Source extract
_ _ _

Independent of the language, it's the need for that "extra database mapping stuff" that can be discouraging and might make you hesitate to upgrade a simpler application to using a full database-mapping framework. But with that "extra stuff" comes a heap of very useful goodies, especially:
- Built-in facility for easily adding and removing entities from collections with automated synchronisation with the database (in JPA via an
EntityManager
, in SQLAlchemy via aSession
). - A well defined query-language that enables you to work in terms of objects and relationships instead of tables.
- Automated wiring of related objects on load from database.
- Options for efficient in-memory use (such as a choice of lazy loading relationship fields) .
- SQL (if using a relational database) is all generated and executed for you and is injection safe.
- The best IDEs such as IntelliJ IDEA or PyCharm have built-in support or plugins for help guide you when creating your entity model (aka object model) and managing that "extra stuff" for the database mapping.

_ _ _

Information shown
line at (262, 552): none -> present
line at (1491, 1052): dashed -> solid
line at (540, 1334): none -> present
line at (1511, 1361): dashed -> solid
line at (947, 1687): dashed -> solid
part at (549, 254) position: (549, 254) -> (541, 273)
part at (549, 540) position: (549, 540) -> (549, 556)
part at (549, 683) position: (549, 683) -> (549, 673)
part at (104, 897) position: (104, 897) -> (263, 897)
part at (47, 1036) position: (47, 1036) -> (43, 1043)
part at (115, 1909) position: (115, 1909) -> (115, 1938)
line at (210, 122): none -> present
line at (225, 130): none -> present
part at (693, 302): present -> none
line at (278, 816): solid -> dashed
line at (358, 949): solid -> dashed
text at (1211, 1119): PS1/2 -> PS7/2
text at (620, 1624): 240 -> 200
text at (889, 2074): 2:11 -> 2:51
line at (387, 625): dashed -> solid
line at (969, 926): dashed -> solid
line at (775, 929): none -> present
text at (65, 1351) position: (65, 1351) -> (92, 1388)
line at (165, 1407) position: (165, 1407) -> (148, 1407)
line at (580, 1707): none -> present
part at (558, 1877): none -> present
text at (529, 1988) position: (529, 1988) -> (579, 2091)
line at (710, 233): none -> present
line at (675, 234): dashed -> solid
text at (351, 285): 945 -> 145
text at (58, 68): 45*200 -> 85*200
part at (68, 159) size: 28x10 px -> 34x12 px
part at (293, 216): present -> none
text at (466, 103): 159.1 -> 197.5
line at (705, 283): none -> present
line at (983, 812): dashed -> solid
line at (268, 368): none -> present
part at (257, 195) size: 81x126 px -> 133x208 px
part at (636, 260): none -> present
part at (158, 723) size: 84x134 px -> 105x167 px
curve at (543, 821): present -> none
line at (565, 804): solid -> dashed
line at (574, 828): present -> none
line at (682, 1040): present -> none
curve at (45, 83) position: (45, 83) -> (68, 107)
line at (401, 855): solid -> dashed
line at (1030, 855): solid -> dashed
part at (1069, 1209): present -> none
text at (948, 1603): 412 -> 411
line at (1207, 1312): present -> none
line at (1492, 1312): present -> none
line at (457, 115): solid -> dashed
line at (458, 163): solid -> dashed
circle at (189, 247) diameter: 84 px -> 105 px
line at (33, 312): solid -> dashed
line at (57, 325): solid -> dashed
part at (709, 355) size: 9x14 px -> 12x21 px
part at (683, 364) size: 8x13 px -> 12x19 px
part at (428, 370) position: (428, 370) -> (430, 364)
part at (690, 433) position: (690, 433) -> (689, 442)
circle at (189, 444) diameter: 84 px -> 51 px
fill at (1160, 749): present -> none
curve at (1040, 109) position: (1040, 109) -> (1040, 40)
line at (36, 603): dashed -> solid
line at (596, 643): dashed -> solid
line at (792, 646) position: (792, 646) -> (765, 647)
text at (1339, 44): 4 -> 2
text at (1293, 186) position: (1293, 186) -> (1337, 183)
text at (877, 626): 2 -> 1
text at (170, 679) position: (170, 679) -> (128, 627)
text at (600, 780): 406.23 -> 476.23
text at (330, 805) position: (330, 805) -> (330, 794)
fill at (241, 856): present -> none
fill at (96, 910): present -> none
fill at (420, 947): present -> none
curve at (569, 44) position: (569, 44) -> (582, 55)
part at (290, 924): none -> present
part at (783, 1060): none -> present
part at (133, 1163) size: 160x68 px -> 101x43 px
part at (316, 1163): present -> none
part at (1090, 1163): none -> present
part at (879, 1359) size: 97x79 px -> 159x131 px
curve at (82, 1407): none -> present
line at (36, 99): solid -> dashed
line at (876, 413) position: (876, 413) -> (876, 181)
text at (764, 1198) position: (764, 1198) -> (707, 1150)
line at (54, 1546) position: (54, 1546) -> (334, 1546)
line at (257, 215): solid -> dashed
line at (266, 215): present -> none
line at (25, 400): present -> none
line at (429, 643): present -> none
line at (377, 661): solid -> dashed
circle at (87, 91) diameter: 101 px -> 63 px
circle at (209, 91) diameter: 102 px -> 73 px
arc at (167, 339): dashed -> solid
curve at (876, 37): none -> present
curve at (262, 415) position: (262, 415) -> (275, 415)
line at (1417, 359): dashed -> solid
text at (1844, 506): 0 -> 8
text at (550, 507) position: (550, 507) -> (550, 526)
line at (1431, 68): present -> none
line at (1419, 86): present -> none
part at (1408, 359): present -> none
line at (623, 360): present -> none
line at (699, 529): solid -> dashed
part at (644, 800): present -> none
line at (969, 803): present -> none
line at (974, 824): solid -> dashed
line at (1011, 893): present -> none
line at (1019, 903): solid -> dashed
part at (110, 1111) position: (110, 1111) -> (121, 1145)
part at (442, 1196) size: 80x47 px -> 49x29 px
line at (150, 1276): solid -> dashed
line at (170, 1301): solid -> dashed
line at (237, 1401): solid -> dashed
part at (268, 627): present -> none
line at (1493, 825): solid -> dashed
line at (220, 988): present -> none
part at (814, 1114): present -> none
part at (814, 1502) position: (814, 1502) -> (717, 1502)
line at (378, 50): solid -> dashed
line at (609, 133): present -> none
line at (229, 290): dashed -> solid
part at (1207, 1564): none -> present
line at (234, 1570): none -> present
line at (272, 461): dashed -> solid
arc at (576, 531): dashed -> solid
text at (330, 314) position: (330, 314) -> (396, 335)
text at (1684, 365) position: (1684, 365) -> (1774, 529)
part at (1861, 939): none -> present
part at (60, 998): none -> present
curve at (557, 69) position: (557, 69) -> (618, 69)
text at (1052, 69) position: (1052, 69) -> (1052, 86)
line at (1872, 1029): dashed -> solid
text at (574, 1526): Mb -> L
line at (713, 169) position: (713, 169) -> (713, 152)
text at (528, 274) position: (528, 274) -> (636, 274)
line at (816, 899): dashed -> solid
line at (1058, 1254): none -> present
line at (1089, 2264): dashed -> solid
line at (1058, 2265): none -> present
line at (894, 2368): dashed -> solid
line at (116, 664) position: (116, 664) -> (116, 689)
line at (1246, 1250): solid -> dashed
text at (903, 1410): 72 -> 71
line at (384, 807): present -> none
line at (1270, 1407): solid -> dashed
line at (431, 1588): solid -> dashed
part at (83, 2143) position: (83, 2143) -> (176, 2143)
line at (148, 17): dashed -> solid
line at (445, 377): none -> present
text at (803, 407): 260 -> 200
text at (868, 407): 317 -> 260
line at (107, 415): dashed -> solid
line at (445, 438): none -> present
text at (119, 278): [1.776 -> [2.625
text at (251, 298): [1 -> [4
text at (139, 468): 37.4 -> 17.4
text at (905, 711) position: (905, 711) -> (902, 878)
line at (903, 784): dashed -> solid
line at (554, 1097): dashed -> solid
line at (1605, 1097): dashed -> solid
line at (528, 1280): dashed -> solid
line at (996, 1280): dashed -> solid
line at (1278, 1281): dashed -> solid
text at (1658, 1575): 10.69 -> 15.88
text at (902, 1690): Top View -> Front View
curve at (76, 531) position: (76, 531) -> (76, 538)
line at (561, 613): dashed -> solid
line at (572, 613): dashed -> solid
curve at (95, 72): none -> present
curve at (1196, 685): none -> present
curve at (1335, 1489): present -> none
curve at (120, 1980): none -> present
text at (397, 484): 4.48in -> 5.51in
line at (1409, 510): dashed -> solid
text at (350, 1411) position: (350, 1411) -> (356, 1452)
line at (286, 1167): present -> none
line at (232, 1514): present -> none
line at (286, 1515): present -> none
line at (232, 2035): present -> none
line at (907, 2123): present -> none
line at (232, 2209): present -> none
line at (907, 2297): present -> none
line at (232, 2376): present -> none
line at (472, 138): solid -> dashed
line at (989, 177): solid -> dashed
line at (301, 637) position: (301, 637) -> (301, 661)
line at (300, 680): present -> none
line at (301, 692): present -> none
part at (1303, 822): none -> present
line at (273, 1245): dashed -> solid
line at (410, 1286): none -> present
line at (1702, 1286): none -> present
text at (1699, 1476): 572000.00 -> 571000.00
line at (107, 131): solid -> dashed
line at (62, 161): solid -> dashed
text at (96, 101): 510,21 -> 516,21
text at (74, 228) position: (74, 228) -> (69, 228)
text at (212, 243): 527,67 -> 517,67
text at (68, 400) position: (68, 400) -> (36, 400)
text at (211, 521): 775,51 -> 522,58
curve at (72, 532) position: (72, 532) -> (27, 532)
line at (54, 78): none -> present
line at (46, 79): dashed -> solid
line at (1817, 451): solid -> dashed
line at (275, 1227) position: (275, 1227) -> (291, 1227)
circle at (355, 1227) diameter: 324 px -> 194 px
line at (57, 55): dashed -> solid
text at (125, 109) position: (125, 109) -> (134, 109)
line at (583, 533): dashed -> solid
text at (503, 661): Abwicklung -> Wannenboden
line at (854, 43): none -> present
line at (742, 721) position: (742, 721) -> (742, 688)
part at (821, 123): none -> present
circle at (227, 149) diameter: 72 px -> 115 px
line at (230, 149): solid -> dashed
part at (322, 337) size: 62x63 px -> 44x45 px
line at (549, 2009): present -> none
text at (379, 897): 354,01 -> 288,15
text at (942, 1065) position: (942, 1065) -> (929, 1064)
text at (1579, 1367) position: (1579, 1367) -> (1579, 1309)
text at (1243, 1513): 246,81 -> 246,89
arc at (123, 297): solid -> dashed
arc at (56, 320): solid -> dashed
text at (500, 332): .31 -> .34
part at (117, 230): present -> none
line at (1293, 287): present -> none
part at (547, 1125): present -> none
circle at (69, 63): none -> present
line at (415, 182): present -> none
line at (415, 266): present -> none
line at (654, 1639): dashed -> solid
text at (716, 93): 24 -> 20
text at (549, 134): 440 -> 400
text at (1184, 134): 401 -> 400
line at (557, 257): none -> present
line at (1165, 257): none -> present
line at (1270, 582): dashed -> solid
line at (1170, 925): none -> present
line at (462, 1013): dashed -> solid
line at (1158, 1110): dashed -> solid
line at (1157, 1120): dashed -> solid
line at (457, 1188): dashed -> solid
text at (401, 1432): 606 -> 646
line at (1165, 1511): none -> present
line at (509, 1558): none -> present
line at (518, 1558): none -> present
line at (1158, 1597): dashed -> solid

_ _ _

Activity
Can you retype the database-mapping text word for word, beginning at the words "- Automated wiring" and stopping after "is injection safe."? You won't need the lines for this.

Final answer
- Automated wiring of related objects on load from database.
- Options for efficient in-memory use (such as a choice of lazy loading relationship fields) .
- SQL (if using a relational database) is all generated and executed for you and is injection safe.